* **What is being asked**: Reproduce every line of the listing below verbatim, keeping the original line order and characters.
----------
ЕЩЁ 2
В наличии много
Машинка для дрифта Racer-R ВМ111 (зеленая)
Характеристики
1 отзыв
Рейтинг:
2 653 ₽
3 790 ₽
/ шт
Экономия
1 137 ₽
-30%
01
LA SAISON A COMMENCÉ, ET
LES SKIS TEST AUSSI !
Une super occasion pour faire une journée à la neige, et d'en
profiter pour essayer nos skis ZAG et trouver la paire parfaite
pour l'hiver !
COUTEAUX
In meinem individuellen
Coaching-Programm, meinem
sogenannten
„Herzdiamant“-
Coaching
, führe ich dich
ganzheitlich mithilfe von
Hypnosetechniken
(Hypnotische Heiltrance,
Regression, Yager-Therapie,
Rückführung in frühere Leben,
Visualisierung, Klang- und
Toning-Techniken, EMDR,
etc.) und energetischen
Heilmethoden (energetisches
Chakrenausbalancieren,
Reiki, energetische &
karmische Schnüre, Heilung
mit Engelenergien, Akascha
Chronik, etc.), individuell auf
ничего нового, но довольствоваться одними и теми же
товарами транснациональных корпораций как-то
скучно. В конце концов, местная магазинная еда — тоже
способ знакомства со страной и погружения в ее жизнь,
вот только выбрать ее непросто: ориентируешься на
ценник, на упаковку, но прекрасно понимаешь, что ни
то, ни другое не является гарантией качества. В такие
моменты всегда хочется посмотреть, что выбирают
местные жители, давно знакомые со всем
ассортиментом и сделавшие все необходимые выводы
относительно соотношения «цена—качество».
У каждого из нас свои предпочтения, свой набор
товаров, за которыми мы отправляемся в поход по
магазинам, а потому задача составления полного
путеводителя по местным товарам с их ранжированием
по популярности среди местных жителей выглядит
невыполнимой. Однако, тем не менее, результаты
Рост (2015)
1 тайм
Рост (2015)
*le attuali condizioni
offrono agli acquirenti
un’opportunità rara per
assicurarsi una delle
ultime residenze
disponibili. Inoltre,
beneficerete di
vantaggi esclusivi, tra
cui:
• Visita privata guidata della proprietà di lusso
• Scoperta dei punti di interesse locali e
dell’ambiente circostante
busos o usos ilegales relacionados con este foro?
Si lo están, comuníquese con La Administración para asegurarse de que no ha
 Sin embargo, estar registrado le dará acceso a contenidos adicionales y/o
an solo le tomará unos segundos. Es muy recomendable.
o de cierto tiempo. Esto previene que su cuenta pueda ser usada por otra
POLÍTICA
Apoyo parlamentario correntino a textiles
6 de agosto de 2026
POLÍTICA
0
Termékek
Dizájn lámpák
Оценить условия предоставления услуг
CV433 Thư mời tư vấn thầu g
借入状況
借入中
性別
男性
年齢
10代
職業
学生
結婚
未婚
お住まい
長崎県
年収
----------
* **Output below**:
ЕЩЁ 2
В наличии много
Машинка для дрифта Racer-R ВМ111 (зеленая)
Характеристики
1 отзыв
Рейтинг:
2 653 ₽
3 790 ₽
/ шт
Экономия
1 137 ₽
-30%
01
LA SAISON A COMMENCÉ, ET
LES SKIS TEST AUSSI !
Une super occasion pour faire une journée à la neige, et d'en
profiter pour essayer nos skis ZAG et trouver la paire parfaite
pour l'hiver !
COUTEAUX
In meinem individuellen
Coaching-Programm, meinem
sogenannten
„Herzdiamant“-
Coaching
, führe ich dich
ganzheitlich mithilfe von
Hypnosetechniken
(Hypnotische Heiltrance,
Regression, Yager-Therapie,
Rückführung in frühere Leben,
Visualisierung, Klang- und
Toning-Techniken, EMDR,
etc.) und energetischen
Heilmethoden (energetisches
Chakrenausbalancieren,
Reiki, energetische &
karmische Schnüre, Heilung
mit Engelenergien, Akascha
Chronik, etc.), individuell auf
ничего нового, но довольствоваться одними и теми же
товарами транснациональных корпораций как-то
скучно. В конце концов, местная магазинная еда — тоже
способ знакомства со страной и погружения в ее жизнь,
вот только выбрать ее непросто: ориентируешься на
ценник, на упаковку, но прекрасно понимаешь, что ни
то, ни другое не является гарантией качества. В такие
моменты всегда хочется посмотреть, что выбирают
местные жители, давно знакомые со всем
ассортиментом и сделавшие все необходимые выводы
относительно соотношения «цена—качество».
У каждого из нас свои предпочтения, свой набор
товаров, за которыми мы отправляемся в поход по
магазинам, а потому задача составления полного
путеводителя по местным товарам с их ранжированием
по популярности среди местных жителей выглядит
невыполнимой. Однако, тем не менее, результаты
Рост (2015)
1 тайм
Рост (2015)
*le attuali condizioni
offrono agli acquirenti
un’opportunità rara per
assicurarsi una delle
ultime residenze
disponibili. Inoltre,
beneficerete di
vantaggi esclusivi, tra
cui:
• Visita privata guidata della proprietà di lusso
• Scoperta dei punti di interesse locali e
dell’ambiente circostante
busos o usos ilegales relacionados con este foro?
Si lo están, comuníquese con La Administración para asegurarse de que no ha
 Sin embargo, estar registrado le dará acceso a contenidos adicionales y/o
an solo le tomará unos segundos. Es muy recomendable.
o de cierto tiempo. Esto previene que su cuenta pueda ser usada por otra
POLÍTICA
Apoyo parlamentario correntino a textiles
6 de agosto de 2026
POLÍTICA
0
Termékek
Dizájn lámpák
Оценить условия предоставления услуг
CV433 Thư mời tư vấn thầu g
借入状況
借入中
性別
男性
年齢
10代
職業
学生
結婚
未婚
お住まい
長崎県
年収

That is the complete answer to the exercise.